● **What is needed**
Reproduce the following records line for line, without any changes.

Dataset entries:
▬▬▬

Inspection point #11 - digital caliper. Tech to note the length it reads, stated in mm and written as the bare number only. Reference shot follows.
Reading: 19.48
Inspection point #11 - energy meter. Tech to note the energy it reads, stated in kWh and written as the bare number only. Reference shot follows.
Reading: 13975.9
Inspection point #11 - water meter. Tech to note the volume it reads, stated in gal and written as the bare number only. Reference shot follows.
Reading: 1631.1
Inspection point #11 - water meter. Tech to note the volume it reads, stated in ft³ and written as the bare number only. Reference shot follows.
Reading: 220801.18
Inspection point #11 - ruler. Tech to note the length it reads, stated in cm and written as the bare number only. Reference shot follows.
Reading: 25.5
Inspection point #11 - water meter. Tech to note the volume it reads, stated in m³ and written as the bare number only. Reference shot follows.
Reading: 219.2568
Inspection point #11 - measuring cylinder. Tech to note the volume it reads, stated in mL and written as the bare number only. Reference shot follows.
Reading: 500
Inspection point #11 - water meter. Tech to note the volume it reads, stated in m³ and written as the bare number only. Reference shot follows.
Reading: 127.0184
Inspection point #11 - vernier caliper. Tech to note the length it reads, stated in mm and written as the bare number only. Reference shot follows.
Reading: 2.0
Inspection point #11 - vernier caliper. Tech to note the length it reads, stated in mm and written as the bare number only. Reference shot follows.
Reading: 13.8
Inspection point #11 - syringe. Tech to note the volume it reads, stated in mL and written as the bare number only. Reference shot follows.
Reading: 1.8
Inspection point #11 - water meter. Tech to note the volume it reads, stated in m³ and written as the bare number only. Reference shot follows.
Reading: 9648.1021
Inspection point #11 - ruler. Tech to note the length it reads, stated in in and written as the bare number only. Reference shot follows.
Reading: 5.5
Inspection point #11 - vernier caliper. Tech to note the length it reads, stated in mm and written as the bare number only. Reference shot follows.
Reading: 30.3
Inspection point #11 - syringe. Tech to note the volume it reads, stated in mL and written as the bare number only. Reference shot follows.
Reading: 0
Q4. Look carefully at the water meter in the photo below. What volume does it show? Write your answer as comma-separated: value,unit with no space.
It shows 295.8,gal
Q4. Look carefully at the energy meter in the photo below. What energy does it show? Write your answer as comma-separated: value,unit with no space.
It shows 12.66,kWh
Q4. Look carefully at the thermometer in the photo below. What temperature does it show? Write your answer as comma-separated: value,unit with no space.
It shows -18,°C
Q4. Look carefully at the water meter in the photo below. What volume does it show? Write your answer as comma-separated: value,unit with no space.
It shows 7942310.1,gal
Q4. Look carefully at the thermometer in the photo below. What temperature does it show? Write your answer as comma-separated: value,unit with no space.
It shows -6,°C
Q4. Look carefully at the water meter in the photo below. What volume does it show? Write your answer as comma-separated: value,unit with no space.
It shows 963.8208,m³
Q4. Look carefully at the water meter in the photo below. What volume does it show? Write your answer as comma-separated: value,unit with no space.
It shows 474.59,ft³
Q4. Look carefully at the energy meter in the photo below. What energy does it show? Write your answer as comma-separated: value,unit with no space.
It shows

▬▬▬

● **Answer for the task**
Inspection point #11 - digital caliper. Tech to note the length it reads, stated in mm and written as the bare number only. Reference shot follows.
Reading: 19.48
Inspection point #11 - energy meter. Tech to note the energy it reads, stated in kWh and written as the bare number only. Reference shot follows.
Reading: 13975.9
Inspection point #11 - water meter. Tech to note the volume it reads, stated in gal and written as the bare number only. Reference shot follows.
Reading: 1631.1
Inspection point #11 - water meter. Tech to note the volume it reads, stated in ft³ and written as the bare number only. Reference shot follows.
Reading: 220801.18
Inspection point #11 - ruler. Tech to note the length it reads, stated in cm and written as the bare number only. Reference shot follows.
Reading: 25.5
Inspection point #11 - water meter. Tech to note the volume it reads, stated in m³ and written as the bare number only. Reference shot follows.
Reading: 219.2568
Inspection point #11 - measuring cylinder. Tech to note the volume it reads, stated in mL and written as the bare number only. Reference shot follows.
Reading: 500
Inspection point #11 - water meter. Tech to note the volume it reads, stated in m³ and written as the bare number only. Reference shot follows.
Reading: 127.0184
Inspection point #11 - vernier caliper. Tech to note the length it reads, stated in mm and written as the bare number only. Reference shot follows.
Reading: 2.0
Inspection point #11 - vernier caliper. Tech to note the length it reads, stated in mm and written as the bare number only. Reference shot follows.
Reading: 13.8
Inspection point #11 - syringe. Tech to note the volume it reads, stated in mL and written as the bare number only. Reference shot follows.
Reading: 1.8
Inspection point #11 - water meter. Tech to note the volume it reads, stated in m³ and written as the bare number only. Reference shot follows.
Reading: 9648.1021
Inspection point #11 - ruler. Tech to note the length it reads, stated in in and written as the bare number only. Reference shot follows.
Reading: 5.5
Inspection point #11 - vernier caliper. Tech to note the length it reads, stated in mm and written as the bare number only. Reference shot follows.
Reading: 30.3
Inspection point #11 - syringe. Tech to note the volume it reads, stated in mL and written as the bare number only. Reference shot follows.
Reading: 0
Q4. Look carefully at the water meter in the photo below. What volume does it show? Write your answer as comma-separated: value,unit with no space.
It shows 295.8,gal
Q4. Look carefully at the energy meter in the photo below. What energy does it show? Write your answer as comma-separated: value,unit with no space.
It shows 12.66,kWh
Q4. Look carefully at the thermometer in the photo below. What temperature does it show? Write your answer as comma-separated: value,unit with no space.
It shows -18,°C
Q4. Look carefully at the water meter in the photo below. What volume does it show? Write your answer as comma-separated: value,unit with no space.
It shows 7942310.1,gal
Q4. Look carefully at the thermometer in the photo below. What temperature does it show? Write your answer as comma-separated: value,unit with no space.
It shows -6,°C
Q4. Look carefully at the water meter in the photo below. What volume does it show? Write your answer as comma-separated: value,unit with no space.
It shows 963.8208,m³
Q4. Look carefully at the water meter in the photo below. What volume does it show? Write your answer as comma-separated: value,unit with no space.
It shows 474.59,ft³
Q4. Look carefully at the energy meter in the photo below. What energy does it show? Write your answer as comma-separated: value,unit with no space.
It shows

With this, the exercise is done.